The most popular book set in New York, no surprise, is The Godfather, and California’s the more high-falutin East of Eden. The choice for Texas, Lonesome Dove, seems perfect; Kansas’s is, predictably, The Wizard of Oz; Hawaii’s is Hawaii. The most popular book set in New Jersey is the 1970 Judy Blume classic, Are You There, God? It’s Me, Margaret. Come on, New Jersey literati—nothing in the last 45 years?
Washingtonians will probably be surprised to see that the most popular book “set in D.C.” is Leaves of Grass, which as far as I know wasn’t set any particular place and isn’t a novel. Perhaps the collection’s ballooning from an original edition of 12 poems to, with multiple revisions over the years, more than 400, is what makes it especially apt for the nation’s capital. (My quick check of the Goodreads data suggests this pick should have been The Exorcist.)
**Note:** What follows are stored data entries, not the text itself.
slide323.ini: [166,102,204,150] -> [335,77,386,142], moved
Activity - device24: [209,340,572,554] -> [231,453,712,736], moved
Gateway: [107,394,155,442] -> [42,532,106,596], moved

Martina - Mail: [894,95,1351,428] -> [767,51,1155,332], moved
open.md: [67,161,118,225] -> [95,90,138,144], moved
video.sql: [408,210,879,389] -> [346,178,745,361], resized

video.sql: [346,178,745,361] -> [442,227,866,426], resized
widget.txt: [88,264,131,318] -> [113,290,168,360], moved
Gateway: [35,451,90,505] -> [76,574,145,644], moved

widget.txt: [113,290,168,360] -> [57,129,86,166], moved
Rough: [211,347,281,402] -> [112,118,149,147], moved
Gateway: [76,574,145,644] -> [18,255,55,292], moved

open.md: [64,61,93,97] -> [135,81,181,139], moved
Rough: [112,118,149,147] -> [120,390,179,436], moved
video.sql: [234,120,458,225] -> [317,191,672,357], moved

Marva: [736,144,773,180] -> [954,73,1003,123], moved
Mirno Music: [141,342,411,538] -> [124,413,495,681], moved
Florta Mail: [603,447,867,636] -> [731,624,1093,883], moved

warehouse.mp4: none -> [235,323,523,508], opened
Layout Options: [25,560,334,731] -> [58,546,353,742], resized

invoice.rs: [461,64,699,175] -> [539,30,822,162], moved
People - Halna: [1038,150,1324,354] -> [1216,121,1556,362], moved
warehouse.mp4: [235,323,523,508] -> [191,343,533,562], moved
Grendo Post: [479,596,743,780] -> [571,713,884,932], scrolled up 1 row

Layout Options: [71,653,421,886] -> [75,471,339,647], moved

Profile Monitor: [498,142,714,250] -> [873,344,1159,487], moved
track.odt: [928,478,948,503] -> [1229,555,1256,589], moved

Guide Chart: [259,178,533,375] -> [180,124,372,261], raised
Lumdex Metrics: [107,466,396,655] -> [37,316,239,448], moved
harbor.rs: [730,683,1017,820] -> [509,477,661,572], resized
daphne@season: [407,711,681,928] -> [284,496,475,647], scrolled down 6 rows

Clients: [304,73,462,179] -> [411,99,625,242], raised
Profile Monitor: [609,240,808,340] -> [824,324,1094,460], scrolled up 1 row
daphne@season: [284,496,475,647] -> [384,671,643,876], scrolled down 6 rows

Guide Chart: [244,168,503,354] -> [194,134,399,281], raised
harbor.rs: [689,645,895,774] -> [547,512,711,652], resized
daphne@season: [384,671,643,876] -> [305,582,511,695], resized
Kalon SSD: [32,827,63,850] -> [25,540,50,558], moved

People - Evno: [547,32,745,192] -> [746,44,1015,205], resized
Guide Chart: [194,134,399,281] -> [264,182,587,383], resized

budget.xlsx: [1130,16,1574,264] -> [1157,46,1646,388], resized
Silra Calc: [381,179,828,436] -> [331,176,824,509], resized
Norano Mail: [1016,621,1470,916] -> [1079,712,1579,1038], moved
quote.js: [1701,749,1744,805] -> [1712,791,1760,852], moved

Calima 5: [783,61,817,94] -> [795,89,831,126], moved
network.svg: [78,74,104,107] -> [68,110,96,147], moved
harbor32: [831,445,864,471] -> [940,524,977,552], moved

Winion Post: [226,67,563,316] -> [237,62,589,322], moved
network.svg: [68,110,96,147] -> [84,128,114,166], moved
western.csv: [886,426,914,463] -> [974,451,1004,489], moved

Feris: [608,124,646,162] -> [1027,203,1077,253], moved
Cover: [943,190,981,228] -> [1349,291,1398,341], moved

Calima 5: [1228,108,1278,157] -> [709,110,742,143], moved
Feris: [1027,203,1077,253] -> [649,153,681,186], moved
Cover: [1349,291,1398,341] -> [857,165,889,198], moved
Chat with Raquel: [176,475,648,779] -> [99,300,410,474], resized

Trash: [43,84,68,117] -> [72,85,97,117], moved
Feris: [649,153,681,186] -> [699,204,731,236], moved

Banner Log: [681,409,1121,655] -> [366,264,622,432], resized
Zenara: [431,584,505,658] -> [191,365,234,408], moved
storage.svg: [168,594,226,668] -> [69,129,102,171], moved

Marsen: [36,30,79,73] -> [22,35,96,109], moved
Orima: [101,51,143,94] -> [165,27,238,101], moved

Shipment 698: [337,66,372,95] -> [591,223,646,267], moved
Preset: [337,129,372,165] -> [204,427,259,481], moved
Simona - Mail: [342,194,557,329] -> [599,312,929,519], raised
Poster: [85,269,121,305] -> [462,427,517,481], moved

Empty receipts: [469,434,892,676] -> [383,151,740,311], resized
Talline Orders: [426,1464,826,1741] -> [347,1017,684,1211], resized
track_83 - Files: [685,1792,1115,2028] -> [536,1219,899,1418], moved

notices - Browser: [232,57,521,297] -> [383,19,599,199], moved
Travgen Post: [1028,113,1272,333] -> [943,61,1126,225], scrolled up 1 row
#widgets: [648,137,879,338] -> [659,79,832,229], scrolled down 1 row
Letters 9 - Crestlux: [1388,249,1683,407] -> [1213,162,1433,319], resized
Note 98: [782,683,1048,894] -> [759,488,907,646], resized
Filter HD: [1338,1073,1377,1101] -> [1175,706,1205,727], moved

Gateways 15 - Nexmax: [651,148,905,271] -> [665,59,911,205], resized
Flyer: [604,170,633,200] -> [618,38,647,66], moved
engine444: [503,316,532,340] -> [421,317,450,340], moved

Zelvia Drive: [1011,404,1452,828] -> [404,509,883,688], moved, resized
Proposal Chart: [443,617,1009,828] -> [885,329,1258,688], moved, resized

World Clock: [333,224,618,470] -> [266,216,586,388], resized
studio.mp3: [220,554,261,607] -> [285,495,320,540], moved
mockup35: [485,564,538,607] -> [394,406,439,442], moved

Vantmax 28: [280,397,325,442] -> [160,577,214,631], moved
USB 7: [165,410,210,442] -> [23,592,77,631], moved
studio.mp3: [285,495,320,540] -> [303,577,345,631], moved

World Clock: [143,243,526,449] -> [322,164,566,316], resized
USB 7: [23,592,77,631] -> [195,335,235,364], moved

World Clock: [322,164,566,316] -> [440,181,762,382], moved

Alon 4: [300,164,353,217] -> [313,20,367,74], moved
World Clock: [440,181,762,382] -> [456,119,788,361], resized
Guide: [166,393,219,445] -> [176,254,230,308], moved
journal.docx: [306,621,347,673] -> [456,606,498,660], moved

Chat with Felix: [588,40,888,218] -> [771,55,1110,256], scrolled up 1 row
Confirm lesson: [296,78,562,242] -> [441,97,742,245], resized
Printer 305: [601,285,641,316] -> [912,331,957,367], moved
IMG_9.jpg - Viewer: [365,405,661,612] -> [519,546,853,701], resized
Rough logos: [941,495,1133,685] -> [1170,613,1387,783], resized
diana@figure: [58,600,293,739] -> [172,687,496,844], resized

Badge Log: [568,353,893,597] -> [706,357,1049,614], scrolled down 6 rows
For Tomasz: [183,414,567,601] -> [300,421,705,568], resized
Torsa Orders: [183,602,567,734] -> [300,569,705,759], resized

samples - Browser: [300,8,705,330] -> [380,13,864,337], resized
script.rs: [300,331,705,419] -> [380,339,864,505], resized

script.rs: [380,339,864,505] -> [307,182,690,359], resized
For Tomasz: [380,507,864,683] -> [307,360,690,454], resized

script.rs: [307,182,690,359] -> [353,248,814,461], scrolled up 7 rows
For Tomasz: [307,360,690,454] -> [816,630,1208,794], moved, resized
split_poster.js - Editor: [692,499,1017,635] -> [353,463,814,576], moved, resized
Stephen King’s The Stand captures four states: Idaho, Vermont, Colorado, and Arkansas. The biggest surprise, however, was seeing Arthur Conan Doyle’s A Study in Scarlet as the most popular book set in Utah. Really? Most of that book is set in London and the information about Utah is second-hand and none-too-accurate. And here we hit upon the biggest flaw in the method used to create this map. The story merely has to be plunked into a state, it does not necessarily have to reflect the people, geography, history, or culture of the place. Not at all the same thing as Faulkner’s Mississippi, or Cheever’s Manhattan and suburbs. This is how the post-apocalyptic Station Eleven—a novel whose catastrophes erase all borders and whose setting represents no locales that are more than names—can be picked to represent Michigan.
Of course, anyone can quibble. Still, it’s an interesting exercise and revealing something about how people’s opinions form about states they do not know. When we think of Staten Island, do we picture the Corleone family? When we think of Mississippi, do we recall The Help, and Alabama, To Kill a Mockingbird? Sure we do.